SiliconBlast Ltd., Calgary, AB, Canada.
Medtronic, Abu Dhabi, United Arab Emirates.
BMC Med Inform Decis Mak. 2024 Aug 23;24(1):234. doi: 10.1186/s12911-024-02634-9.
Responding to the rising global prevalence of noncommunicable diseases (NCDs) requires improvements in the management of high blood pressure. Therefore, this study aims to develop an explainable machine learning model for predicting high blood pressure, a key NCD risk factor, using data from the STEPwise approach to NCD risk factor surveillance (STEPS) surveys. Nationally representative samples of adults aged 18-69 years were acquired from 57 countries spanning six World Health Organization (WHO) regions. Data harmonization and processing were performed to standardize the selected predictors and synchronize features across countries, yielding 41 variables, including demographic, behavioural, physical, and biochemical factors. Five machine learning models - logistic regression, k-nearest neighbours, random forest, XGBoost, and a fully connected neural network - were trained and evaluated at global, regional, and country-specific levels using an 80/20 train-test split. The models' performance was assessed using accuracy, precision, recall, and F1 score. Feature importance analysis identified age, weight, heart rate, waist circumference, and height as key predictors of blood pressure. Across the 57 countries studied, model performances varied considerably, with accuracy ranging from as low as 58.96% in some models for specific countries to as high as 81.41% in others, underscoring the need for region and country-specific adaptations in modelling approaches. The explainable model offers an opportunity for population-level screening and continuous risk assessment in resource-limited settings.
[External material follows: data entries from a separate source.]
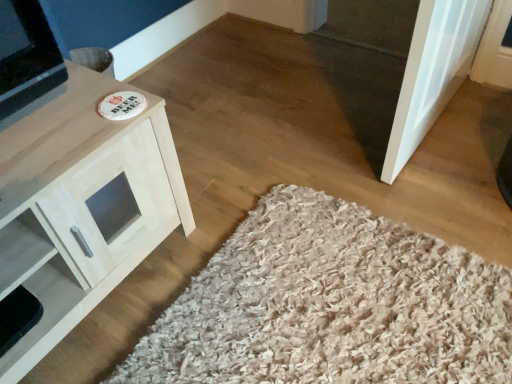
Image resolution: width=512 pixels, height=384 pixels. What do you see at coordinates (81, 203) in the screenshot? I see `light wood cabinet at left` at bounding box center [81, 203].

Locate an element on the screen. Image resolution: width=512 pixels, height=384 pixels. light wood cabinet at left is located at coordinates (81, 203).

Where is `light wood cabinet at left`? The height and width of the screenshot is (384, 512). light wood cabinet at left is located at coordinates click(x=81, y=203).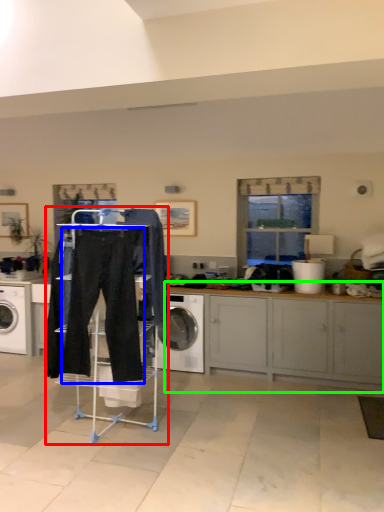
Question: Estimate the real-world distances between objects in this image. Which object is farther from closet (highlighted by a red box), sweat pant (highlighted by a blue box) or cabinetry (highlighted by a green box)?

Choices:
 (A) sweat pant
 (B) cabinetry

Answer: (B)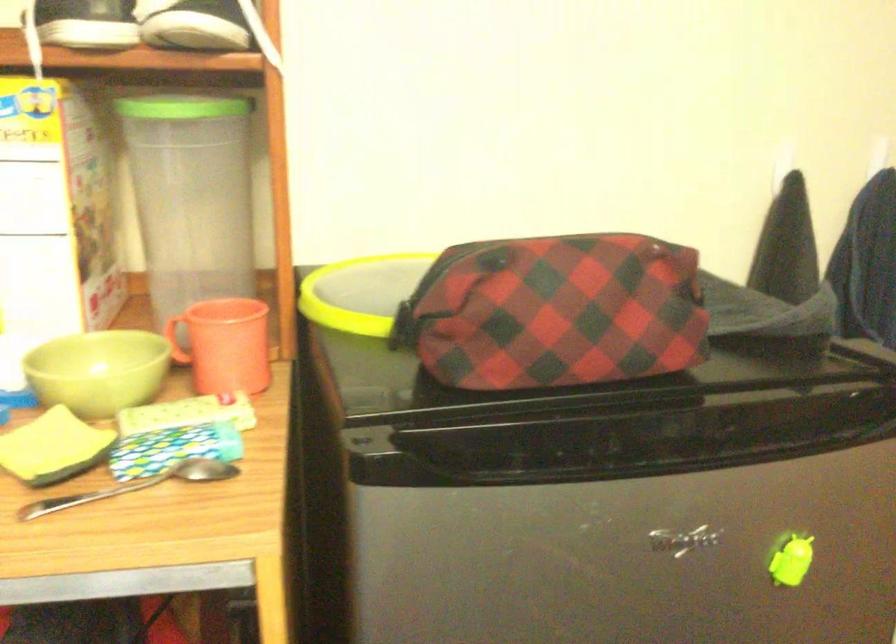
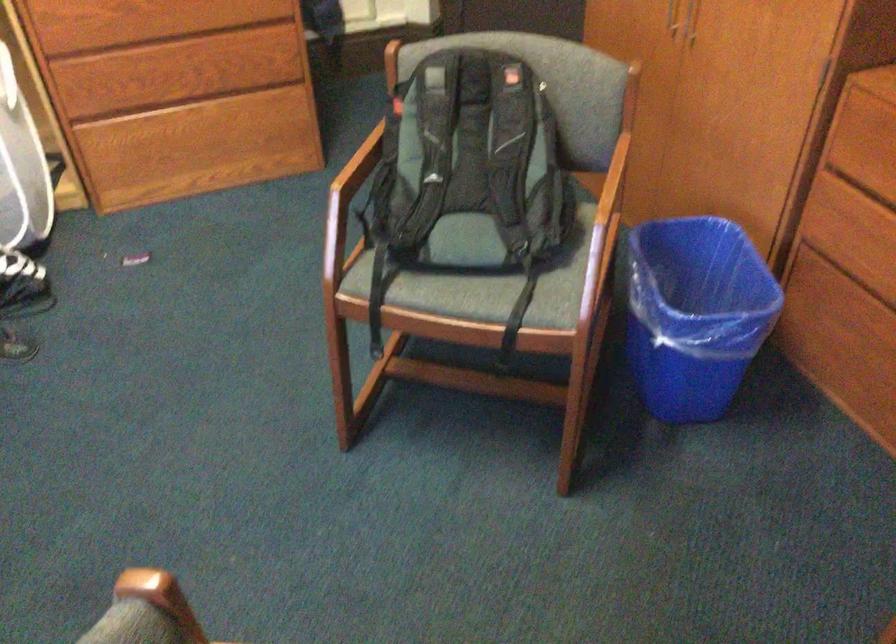
Which direction would the cameraman need to move to produce the second image?

The cameraman walked toward right, backward.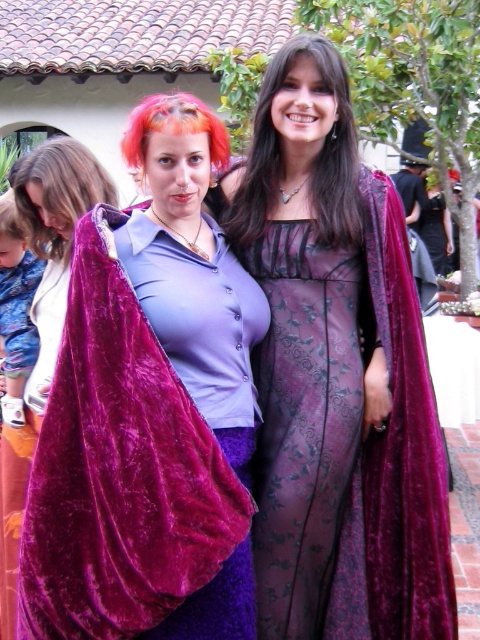
Question: Estimate the real-world distances between objects in this image. Which object is farther from the velvet cape at center?

Choices:
 (A) velvet purple dress at center
 (B) dark brown silky hair at center

Answer: (B)

Question: Can you confirm if blonde hair at left is thinner than brown matte hair at center?

Choices:
 (A) yes
 (B) no

Answer: (B)

Question: Which point appears closest to the camera in this image?

Choices:
 (A) (222, 157)
 (B) (14, 228)

Answer: (A)

Question: Based on their relative distances, which object is farther from the velvet cape at center?

Choices:
 (A) dark brown silky hair at center
 (B) brown matte hair at center

Answer: (B)

Question: Does velvet purple dress at center have a smaller size compared to brown matte hair at center?

Choices:
 (A) yes
 (B) no

Answer: (B)

Question: Is velvet cape at left thinner than orange dyed hair at center?

Choices:
 (A) yes
 (B) no

Answer: (A)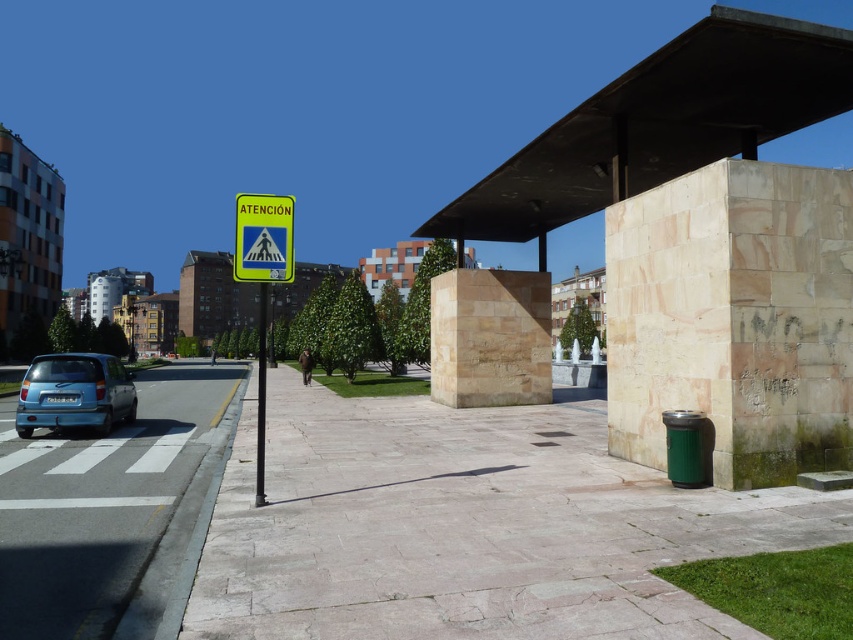
Question: Which of these objects is positioned closest to the beige stone bus stop at center?

Choices:
 (A) metallic pole at left
 (B) smooth concrete canopy at upper right

Answer: (B)

Question: Does pink stone pavement at center appear on the left side of smooth concrete canopy at upper right?

Choices:
 (A) yes
 (B) no

Answer: (A)

Question: Which of the following is the closest to the observer?

Choices:
 (A) metallic pole at left
 (B) beige stone pillar at center
 (C) beige stone bus stop at center
 (D) yellow reflective plastic sign at upper center

Answer: (D)

Question: Can you confirm if light blue plastic car at lower left is smaller than metallic pole at left?

Choices:
 (A) no
 (B) yes

Answer: (B)

Question: Which point is closer to the camera?

Choices:
 (A) (810, 40)
 (B) (503, 369)
 (C) (78, 387)
 (D) (250, 209)

Answer: (D)

Question: Is pink stone pavement at center closer to camera compared to yellow plastic sign at left?

Choices:
 (A) no
 (B) yes

Answer: (B)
为应对全球非传染性疾病(NCDs)患病率不断上升的问题,需要改进高血压管理。因此,本研究旨在利用来自 STEP 式 NCD 风险因素监测(STEPS)调查的数据集,开发一种可解释的机器学习模型,用于预测高血压这一关键 NCD 风险因素。研究采集了来自六大世界卫生组织(WHO)区域的 57 个国家 18-69 岁成年人的全国代表性样本。对数据进行了协调和处理,以标准化所选预测因子并使各国特征同步,共得到 41 个变量,包括人口统计学、行为、身体和生物化学因素。使用 80/20 的训练-测试分割,在全球、区域和国家特定水平上训练和评估了五种机器学习模型 - 逻辑回归、k-最近邻、随机森林、XGBoost 和全连接神经网络。使用准确性、精确性、召回率和 F1 分数评估了模型的性能。特征重要性分析确定年龄、体重、心率、腰围和身高是血压的关键预测因子。在所研究的 57 个国家中,模型性能差异很大,某些特定国家的某些模型的准确性低至 58.96%,而其他模型的准确性高达 81.41%,这突显出在建模方法中需要进行区域和国家特定的调整。可解释模型为资源有限环境中的人群水平筛查和持续风险评估提供了机会。